SANTA FE – A complex regulatory bill aimed at setting a new energy course for New Mexico – and the state’ largest utility – hit a roadblock Saturday in its first Senate committee.
The Senate Conservation Committee voted 5-4 to table the legislation, though the panel’s chairman, Sen. Joseph Cervantes, D-Las Cruces, said after casting the decisive vote that he’s open to bringing it back during the 30-day session, which ends Feb. 15.
“This is a very confusing piece of legislation that’s been changing all the time,” Cervantes said.
Sen. Jacob Candelaria, D-Albuquerque, one of the bill’s sponsors, said minor technical disagreements should not derail the bill. He also said he’s still hopeful it can win approval.
“This bill is so close to making history,” Candelaria told the Journal after Saturday’s vote. “We need to put party aside and do what’s right for New Mexico this session.”
The measure, Senate Bill 47, would allow the Public Service Company of New Mexico to recoup its investment in abandoned coal plants by issuing low-interest bonds that would be paid off by customers over a 20-year period.
It would also require PNM to procure 50 percent of its energy from renewable sources by 2030 and would create a $19 million economic development fund for San Juan County, where coal plants are located.
Those provisions were added to the bill after hours of closed-door negotiations over the past week, but environmental groups said the legislation still doesn’t go far enough.
“We have the highest expectations when it comes to the future of the Four Corners area and the energy future of our entire state, and PNM’s proposal continues to fall short,” said Ben Shelton, the legislative director for Conservation Voters New Mexico.
Meanwhile, other critics of the legislation described it as a “bailout” for PNM, a charge supporters fiercely contested.
The bill is being supported by an unusual coalition of labor and business groups – including the Greater Albuquerque Chamber of Commerce – that describe it as crucial to providing long-term economic security.
Farmington Mayor Tommy Roberts also testified during Saturday’s hearing, saying, “We’re asking for help … and I’m not ashamed to ask for that help.”
He said energy-reliant San Juan County has already had a population decrease in recent years, due in part to a slowdown in the natural gas industry.

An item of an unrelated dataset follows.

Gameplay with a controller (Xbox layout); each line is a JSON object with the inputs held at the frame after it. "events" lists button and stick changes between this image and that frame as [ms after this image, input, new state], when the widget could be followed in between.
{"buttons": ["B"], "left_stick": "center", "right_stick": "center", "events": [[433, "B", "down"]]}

In essence, the framework of the proposed legislation would make it easier for PNM to recover what it originally anticipated earning from the San Juan Generating Station near Farmington, which it now hopes to close in 2022.
PNM also has a smaller ownership stake in the nearby Four Corners Power Plant, which the utility is considering an early withdrawal from in 2031.
Several individuals who spoke against the legislation said the proposal should be reviewed by the five-member New Mexico Public Regulation Commission, which typically regulates utilities. One PRC Commissioner, Cynthia Hall of Albuquerque, even showed up for Saturday’s hearing to testify the bill would undermine the commission’s authority.
But Gerard Ortiz, PNM vice president for regulatory affairs and economic development, said any order allowing the utility to recover less than 100 percent of its investment would probably be appealed.
Now, with just 11 days left in this year’s session, supporters of the legislation will have to race against the clock to try to come up with legislation that could win approval of the Senate Conservation Committee and make it to Gov. Susana Martinez’s desk.
And some lawmakers suggested it might be wise to just wait until 2019.
“This is far too complex an issue for us to be addressing in a 30-day session,” said Sen. Bill Soules of Las Cruces, one of five Democrats to vote in favor of tabling the bill.
Sen. Richard Martinez, D-Española, joined three Senate Republicans in voting against the motion.